Would you fly from San Francisco to Paris if your airplane was flown by a pilot that didn’t know what he was doing?
I think not.
Would you take your car to a mechanic who was just practicing in his spare time?
I hope not.
Well, why would you trust your manuscript to the eyes of your computer’s spell check? Or worse yet…just anybody.
Spell check has its advantages…fact or fiction?
We all know it’s a fact. Fixing commonly misspelled words is a big help.
But, on the grand scale of things spell check might not be that reliable.
How many times have you picked up a book or article and found at least one mistake? And the author probably used spell check.
Even the best editors in the business are human.
That’s where one more set of eyes comes in to your advantage. Most writers can use a dispassionate, sympathetic, yet ruthless reader who can point out everything that needs attention.
A good editor will offer advice on proper formatting and spacing, while systematically helping your piece to flow better.
Some authors might think editing is just re-reading your work, therefore not really necessary.
As a published author, I know what reading and re-reading is like. Our brains know what we meant to say or what our intention was. Therefore, when you read your own work you tend to skip over the mistakes as if they don’t even exist.

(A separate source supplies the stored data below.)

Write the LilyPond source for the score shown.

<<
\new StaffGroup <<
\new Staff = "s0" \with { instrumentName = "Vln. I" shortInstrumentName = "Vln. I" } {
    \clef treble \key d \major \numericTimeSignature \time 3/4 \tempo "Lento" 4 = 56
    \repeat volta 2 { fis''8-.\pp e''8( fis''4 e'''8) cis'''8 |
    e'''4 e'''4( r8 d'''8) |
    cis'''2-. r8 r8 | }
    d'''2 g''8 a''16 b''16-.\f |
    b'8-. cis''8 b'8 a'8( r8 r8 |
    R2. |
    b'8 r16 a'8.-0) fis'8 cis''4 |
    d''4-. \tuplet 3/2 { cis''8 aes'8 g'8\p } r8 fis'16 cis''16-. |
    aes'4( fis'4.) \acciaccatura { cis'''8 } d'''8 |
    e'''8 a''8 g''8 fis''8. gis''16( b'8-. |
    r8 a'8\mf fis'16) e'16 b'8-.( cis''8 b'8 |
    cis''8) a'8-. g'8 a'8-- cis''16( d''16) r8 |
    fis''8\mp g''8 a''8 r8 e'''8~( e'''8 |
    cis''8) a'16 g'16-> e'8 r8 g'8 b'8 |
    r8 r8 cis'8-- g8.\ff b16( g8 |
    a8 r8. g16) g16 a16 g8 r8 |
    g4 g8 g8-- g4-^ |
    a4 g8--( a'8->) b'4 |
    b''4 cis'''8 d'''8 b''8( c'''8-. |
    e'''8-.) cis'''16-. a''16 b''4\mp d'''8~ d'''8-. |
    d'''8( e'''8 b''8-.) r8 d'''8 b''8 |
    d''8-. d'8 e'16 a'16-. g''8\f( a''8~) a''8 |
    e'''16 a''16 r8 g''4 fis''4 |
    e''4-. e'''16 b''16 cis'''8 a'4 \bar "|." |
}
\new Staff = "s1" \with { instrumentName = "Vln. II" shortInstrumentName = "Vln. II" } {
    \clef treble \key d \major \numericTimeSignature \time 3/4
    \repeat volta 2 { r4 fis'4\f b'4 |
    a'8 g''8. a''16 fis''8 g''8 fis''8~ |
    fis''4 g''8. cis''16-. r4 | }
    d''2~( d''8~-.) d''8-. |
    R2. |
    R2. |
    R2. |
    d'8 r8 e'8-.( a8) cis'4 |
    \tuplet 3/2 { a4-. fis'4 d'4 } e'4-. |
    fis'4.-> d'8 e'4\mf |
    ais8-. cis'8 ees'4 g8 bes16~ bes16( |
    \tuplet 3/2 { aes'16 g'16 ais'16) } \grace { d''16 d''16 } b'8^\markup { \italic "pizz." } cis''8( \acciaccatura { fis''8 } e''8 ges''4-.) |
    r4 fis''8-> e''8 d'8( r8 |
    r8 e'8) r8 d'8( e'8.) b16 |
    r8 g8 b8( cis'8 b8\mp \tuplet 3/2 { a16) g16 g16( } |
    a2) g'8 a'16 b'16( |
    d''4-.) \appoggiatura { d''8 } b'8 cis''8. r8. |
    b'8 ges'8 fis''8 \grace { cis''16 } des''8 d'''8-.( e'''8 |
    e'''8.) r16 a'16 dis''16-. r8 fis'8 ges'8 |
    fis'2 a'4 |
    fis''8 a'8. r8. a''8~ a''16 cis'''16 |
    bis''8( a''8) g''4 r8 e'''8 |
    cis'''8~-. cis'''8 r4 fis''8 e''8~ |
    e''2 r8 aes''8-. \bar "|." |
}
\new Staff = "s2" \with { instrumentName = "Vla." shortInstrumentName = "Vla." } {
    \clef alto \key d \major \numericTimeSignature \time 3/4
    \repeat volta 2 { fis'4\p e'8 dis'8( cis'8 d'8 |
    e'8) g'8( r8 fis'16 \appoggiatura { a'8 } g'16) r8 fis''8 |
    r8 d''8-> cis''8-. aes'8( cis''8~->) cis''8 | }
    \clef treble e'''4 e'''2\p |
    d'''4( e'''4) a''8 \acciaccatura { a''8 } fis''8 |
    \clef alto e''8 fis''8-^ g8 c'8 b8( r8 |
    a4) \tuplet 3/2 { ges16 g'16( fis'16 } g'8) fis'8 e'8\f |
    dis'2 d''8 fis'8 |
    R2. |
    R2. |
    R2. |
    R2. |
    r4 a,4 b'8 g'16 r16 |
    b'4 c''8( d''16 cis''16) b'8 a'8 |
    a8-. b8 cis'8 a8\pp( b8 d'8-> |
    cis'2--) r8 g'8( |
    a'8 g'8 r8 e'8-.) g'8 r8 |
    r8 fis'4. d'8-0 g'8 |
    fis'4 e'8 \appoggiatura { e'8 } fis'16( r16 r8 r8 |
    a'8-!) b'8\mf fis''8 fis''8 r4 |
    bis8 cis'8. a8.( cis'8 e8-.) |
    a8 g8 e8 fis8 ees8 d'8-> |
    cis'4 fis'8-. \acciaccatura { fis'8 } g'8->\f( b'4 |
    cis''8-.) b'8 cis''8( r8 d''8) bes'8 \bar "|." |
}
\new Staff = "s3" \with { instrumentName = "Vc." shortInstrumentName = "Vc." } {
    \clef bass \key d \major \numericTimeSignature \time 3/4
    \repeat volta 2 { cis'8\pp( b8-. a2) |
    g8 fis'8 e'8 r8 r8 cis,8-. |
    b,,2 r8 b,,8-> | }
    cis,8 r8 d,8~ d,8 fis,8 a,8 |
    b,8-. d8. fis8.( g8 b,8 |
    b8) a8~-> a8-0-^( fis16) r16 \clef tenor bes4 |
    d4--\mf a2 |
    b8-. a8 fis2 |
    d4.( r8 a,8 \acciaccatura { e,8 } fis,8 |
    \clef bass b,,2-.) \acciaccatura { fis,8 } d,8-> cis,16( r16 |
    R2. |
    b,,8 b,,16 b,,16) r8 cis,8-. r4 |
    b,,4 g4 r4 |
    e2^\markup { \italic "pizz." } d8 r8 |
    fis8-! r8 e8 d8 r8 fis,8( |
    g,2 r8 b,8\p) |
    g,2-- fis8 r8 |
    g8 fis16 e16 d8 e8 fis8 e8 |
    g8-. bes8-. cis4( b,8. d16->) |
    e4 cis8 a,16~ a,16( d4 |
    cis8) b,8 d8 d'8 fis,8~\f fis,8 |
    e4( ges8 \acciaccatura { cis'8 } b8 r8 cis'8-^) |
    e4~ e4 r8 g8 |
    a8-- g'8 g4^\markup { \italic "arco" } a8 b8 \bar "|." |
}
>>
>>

That’s why you need to hire a reputable, professional editor. Understanding what you are going through, yet wanting the best piece in the end he or she will take you through the complete process.
Publishers not only want books that are ready for print and devoid of as many errors as possible, but will overlook great works that come with too many mistakes.
Stay Tuned! Friday’s post will be Part Two…How to Find the Right Editor for Your Book.
Have you hired a professional Editor? Share your experience!
I interviewed a few people in the film industry for my website. All of the people offered me their assistance. I asked one of the script consultants to read one of my short films. Voila! My short film was critiqued three times in exchange for another interview. The information provided to me is invaluable and more helpful than any book I read.
Travel writers can do the same with editors. Interview an editor in exchange for a review of your article or manuscript. Note: he or she may not review your entire manuscript, just the first 10-50 pages. It’s better than nothing!